Play it through good speakers or ear buds for its best effect. Amazing song. (And OMD was far too under-appreciated as a band.)

Icon of the ’70s and ’80s Olivia Newton-John has died

Such a huge part of my pop music childhood.

From Variety:

Olivia Newton-John, the top female pop vocalist of the 1970s who starred in movies including “Grease” and “Xanadu,” died Monday. She was 73.

Her husband John Easterling posted the news on her official Facebook page, writing:

“Dame Olivia Newton-John (73) passed away peacefully at her Ranch in Southern California this morning, surrounded by family and friends. We ask that everyone please respect the family’s privacy during this very difficult time.”

A cause of death was not given, but Newton-John was diagnosed with breast cancer that surfaced for a third time in 2017.

“Olivia has been a symbol of triumphs and hope for over 30 years sharing her journey with breast cancer. Her healing inspiration and pioneering experience with plant medicine continues with the Olivia Newton-John Foundation Fund, dedicated to researching plant medicine and cancer,” her husband wrote.

Her “Grease” costar and hit duet partner John Travolta was quick to weigh in with a tribute on social media. “My dearest Olivia, you made all of our lives so much better,” he wrote. “Your impact was incredible. I love you so much. We will see you down the road and we will all be together again. Yours from the moment I saw you and forever! Your Danny, your John!”

I used to sing “Have You Never Been Mellow?” into a hairbrush in front of a mirror.

I re-watched her in “Grease” recently and thought, “Man, have my tastes in movies changed.”

But I also realized what a stroke of genius it was to cast her as the female lead. She was the perfect person for that role.

Two videos below. One is her appearance on Bette Midler’s ill-fated sitcom. The other is her singing a duet of one of ONJ’s hits on-stage with Mariah Carey.

Feel-good news courtesy of folk legend Joni Mitchell

I don’t listen to folk music, but even I know what the iconic Joni Mitchell represents to music and music artistry.

So it’s been nice to read about her return to the stage after being sick for so long:

This summer, quite unexpectedly, two of music’s brightest stars haven’t been fresh young upstarts, but a pair of semi-reclusive female elders whose brilliance is being reaffirmed by a new generation of fans.

The 63-year-old pop legend Kate Bush’s 1985 anthem “Running Up That Hill (A Deal With God)” is a legitimate contender for Song of the Summer — it currently sits at No. 3 on the Billboard Hot 100, nestled between recent smashes from Harry Styles and Jack Harlow — thanks to its prominent use in the hit Netflix series “Stranger Things.” And on Sunday night, Joni Mitchell, 78, stunned attendees of the Newport Folk Festival (and the countless people who have since watched viral cellphone videos of the event) when she performed in public for the first time since her 2015 brain aneurysm, playing her first full-length live set since 2000.
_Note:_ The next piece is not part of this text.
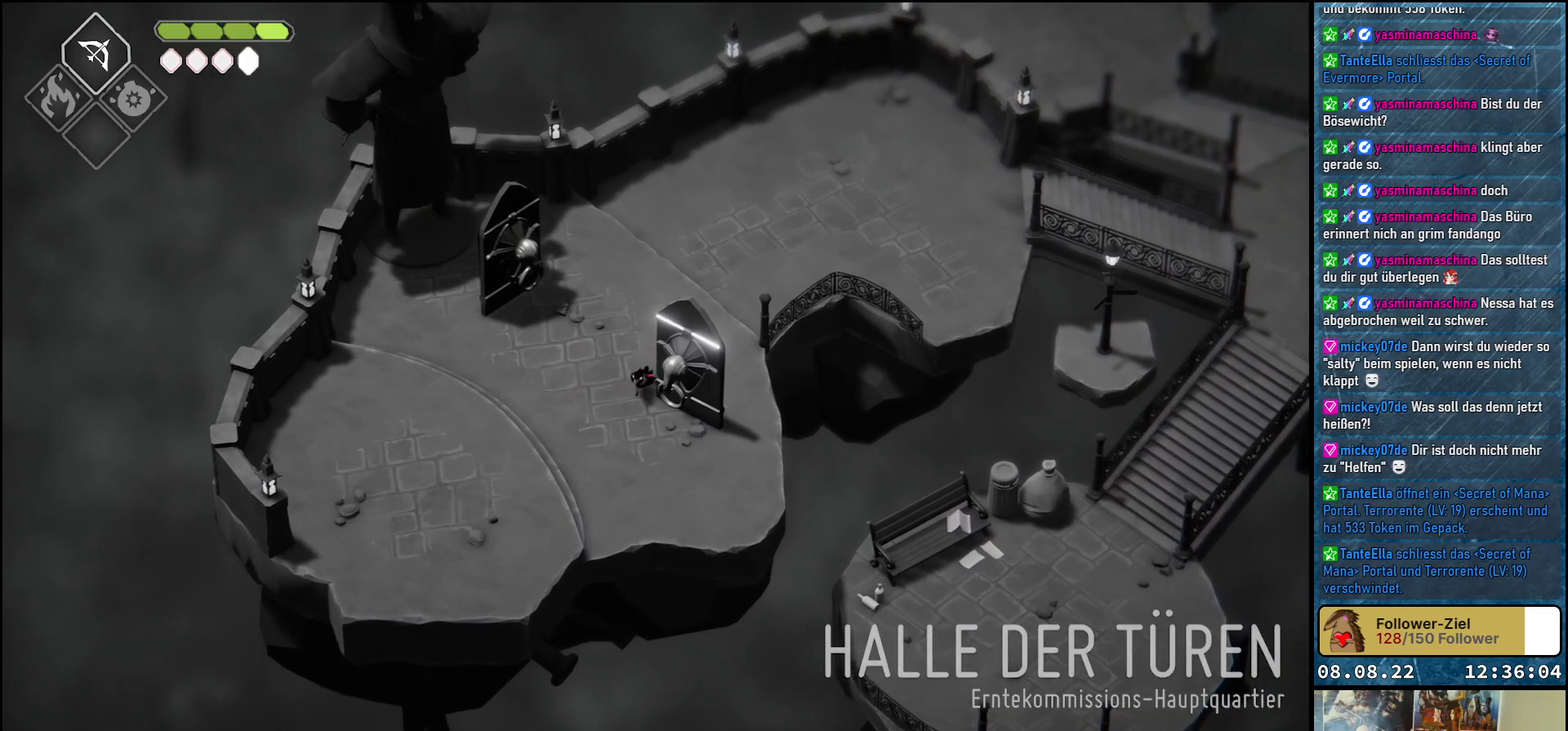
{"buttons": [], "left_stick": "up-right", "right_stick": "center", "events": [[200, "left_stick", "down-right"], [300, "left_stick", "right"], [433, "left_stick", "up-right"]]}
Acting as an ecstatic master of ceremonies, the 41-year-old musician Brandi Carlile asked the crowd to welcome her friend Mitchell “back to the Newport stage for the first time since 1969” — which was 12 years before Carlile was born.

“Joni hasn’t always felt the appreciation that exists amongst humanity for her,” Carlile said in a CBS News interview, explaining her idea for a performance that would mimic the laid-back “Joni Jams” that Mitchell has for the past few years been hosting with peers and younger musicians in her Los Angeles living room. “But I wanted her to feel that.”
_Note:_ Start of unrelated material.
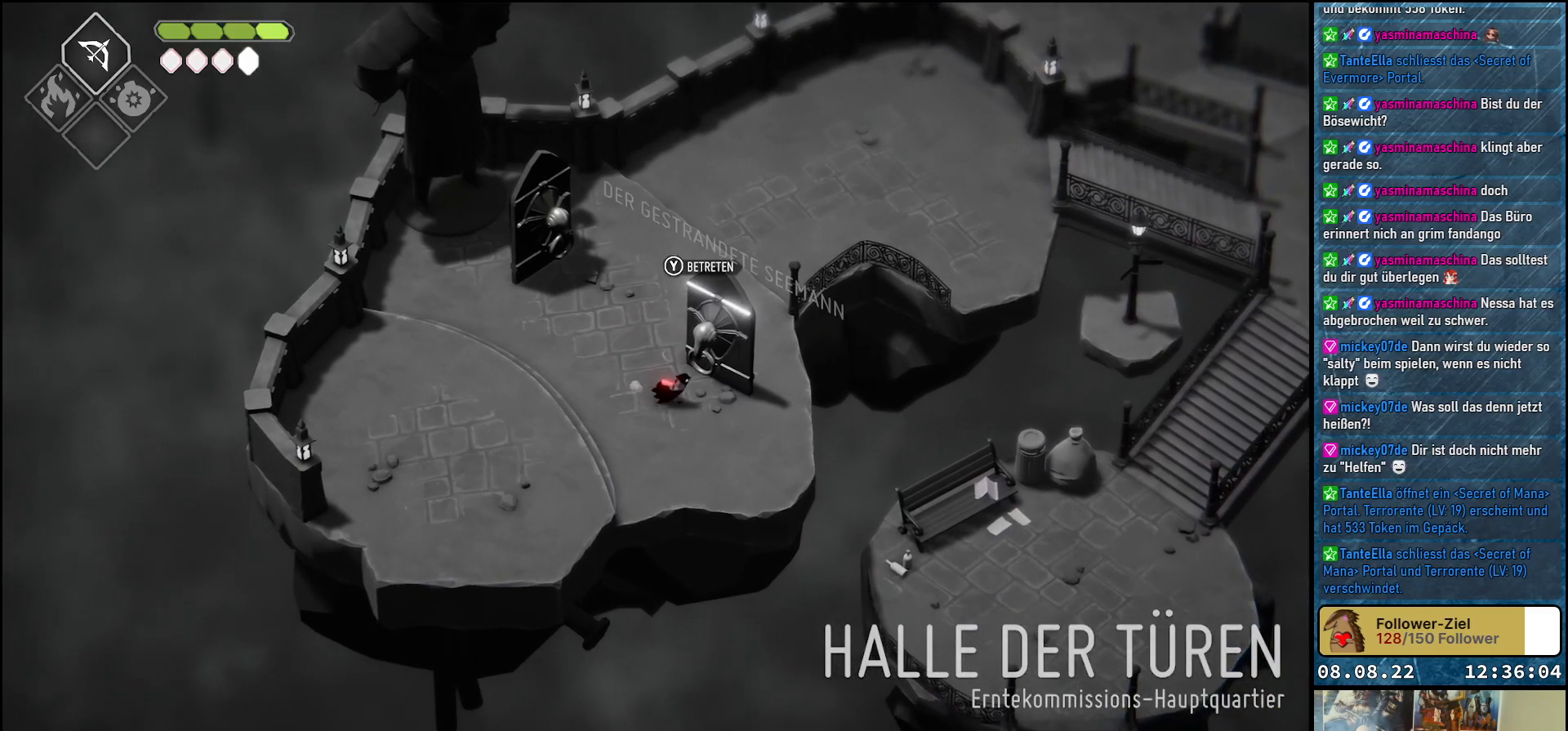
{"buttons": [], "left_stick": "center", "right_stick": "center", "events": [[167, "left_stick", "center"]]}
You can read the rest here.

See part of her iconic surprise appearance at the Newport Folk Festival below.

Joni Mitchell

This song popped into my head today for no reason whatsoever

It’s a song called I Hear Talk by Buck’s Fizz, a group that won the 1981 Eurovision Song Contest. The song is from 1984.

I love this video so much. It’s so low tech but still a great representation of what this group was all about at that moment in video production values.

Feathered hair for everyone! A lot of the video seems so random which, given how new music videos were back then, meant just doing something to a music track counted for doing something interesting.